Note: Jack Cochran, MD, FACS, is executive director of The Permanente Federation, which represents the national interests of the regional Permanente Medical Groups, which employ 15,000 physicians who care for 8.6 million Kaiser Permanente members. He has traveled regularly to Tanzania for the past 23 years on behalf of Global Health Ministries to provide free surgeries to children/adults with congenital deformities. He traveled there again in February and provided this dispatch:
Just a quick update on our trip to Arusha, Tanzania, which included one other surgeon from the Colorado Permanente Medical Group. Our team of four surgeons did 121 surgeries for the week, of which approximately 76 were ‘major cases.’ We saw a lot of cleft lip/palate and other congenital deformities, burn scar contractures (many very disfiguring), and a variety of tumors and traumatic deformities. We operated 12 hours a day and I was gratified to carry my load!! I look forward to next year and keeping my commitment to the group.
Two positive changes are the really high level of training and skill that the young Tanzanian physicians are getting today. Many are truly world class. Second , the number and skill of young women becoming physicians…a much needed and welcome evolution.
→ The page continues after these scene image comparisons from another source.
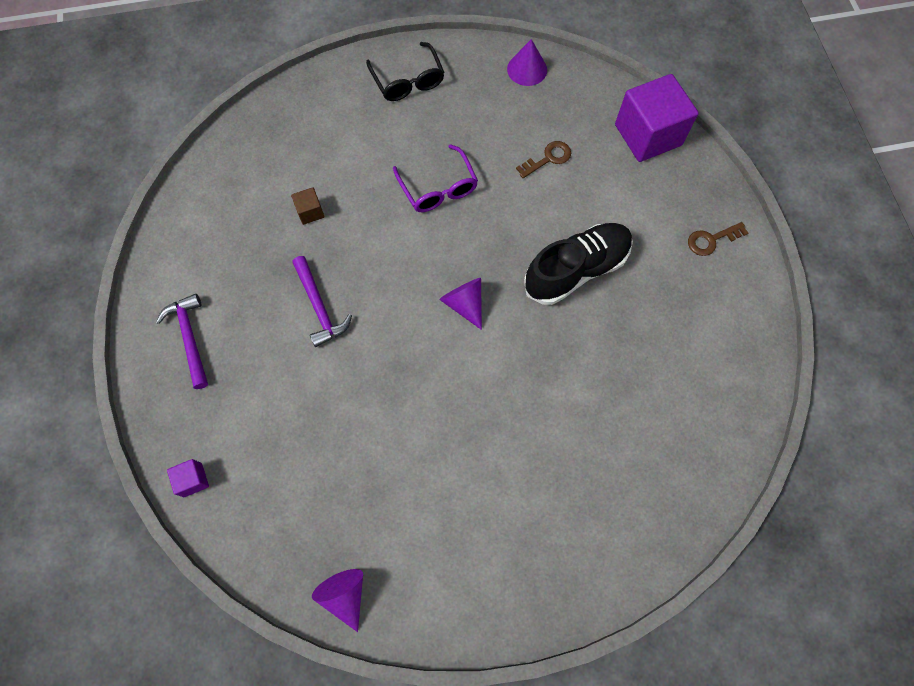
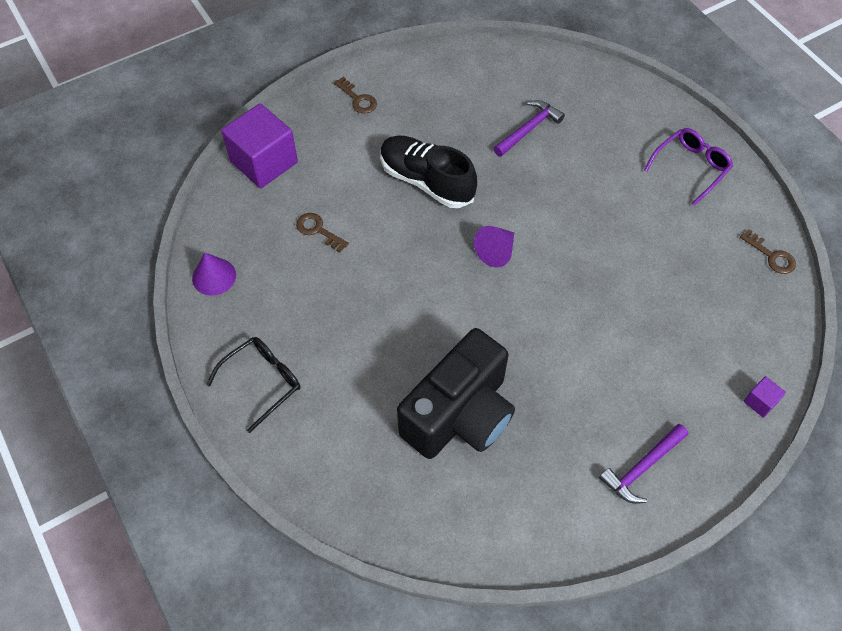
camera: 110 degrees left, 10 degrees down
brown cube [291,187,324,225] -> black camera [397,328,515,459]
purple hammer [292,256,352,347] -> purple hammer moved to [493,100,565,157]
purple cone [312,569,363,632] -> brown key [740,229,796,274]
purple glasses [393,144,478,212] -> purple glasses moved to [644,128,733,206]

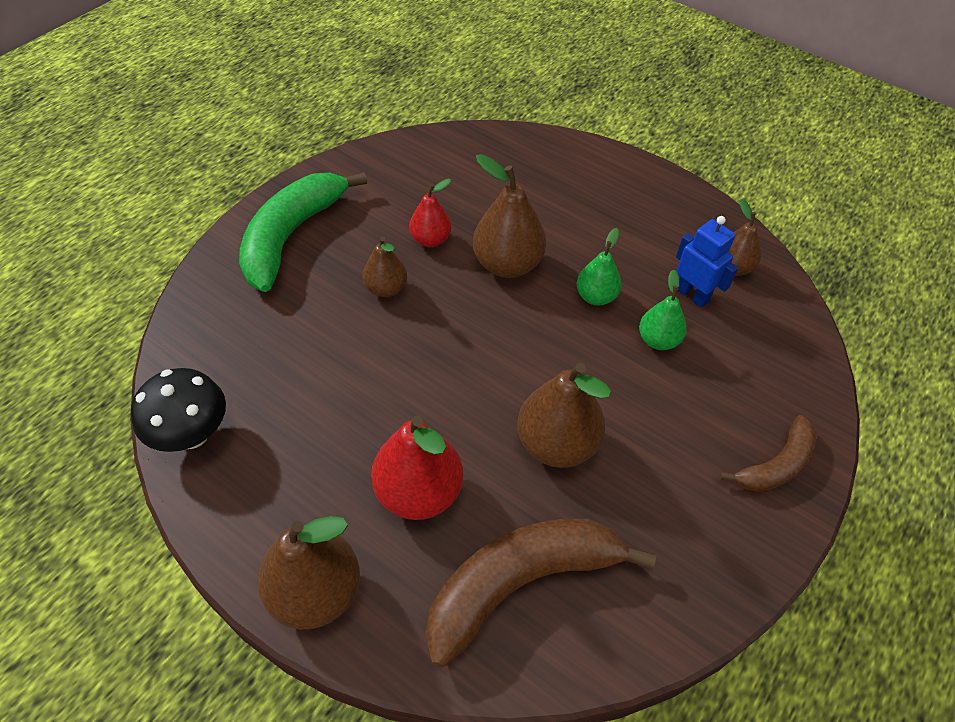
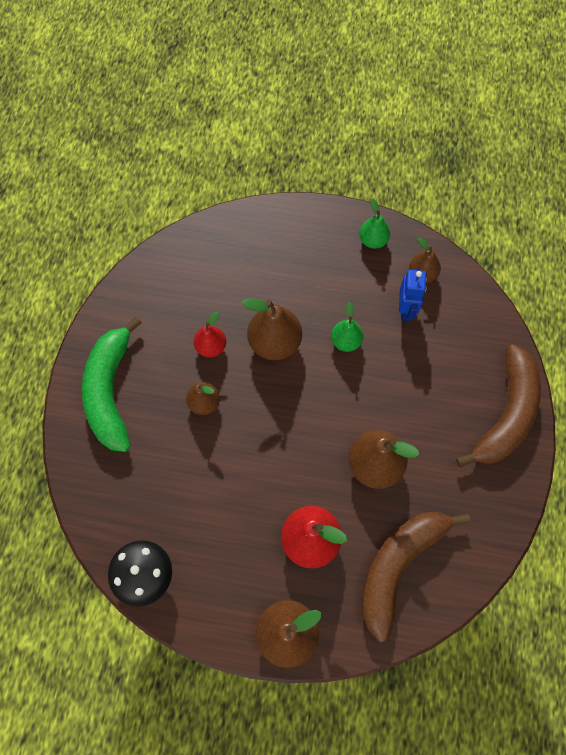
camera: 25 degrees left, 15 degrees up
green pear [639,269,687,350] -> green pear moved to [359,198,390,249]
blue robot [676,216,738,308] -> blue robot turned 75 degrees clockwise [399,270,427,321]
brown banana [719,415,817,492] -> brown banana [456,344,541,468], size x1.78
A negative is that trauma is now a more common reason for hospital admission than malaria in spite of a high prevalence of malaria. The reason is the recent boom in motorcycles in the country. They have gone from virtually nonexistent to being everywhere in the past 2 years. The number of motorcycle accidents is truly disturbing and will be another hit on well-being and productivity for too many young Tanzanians.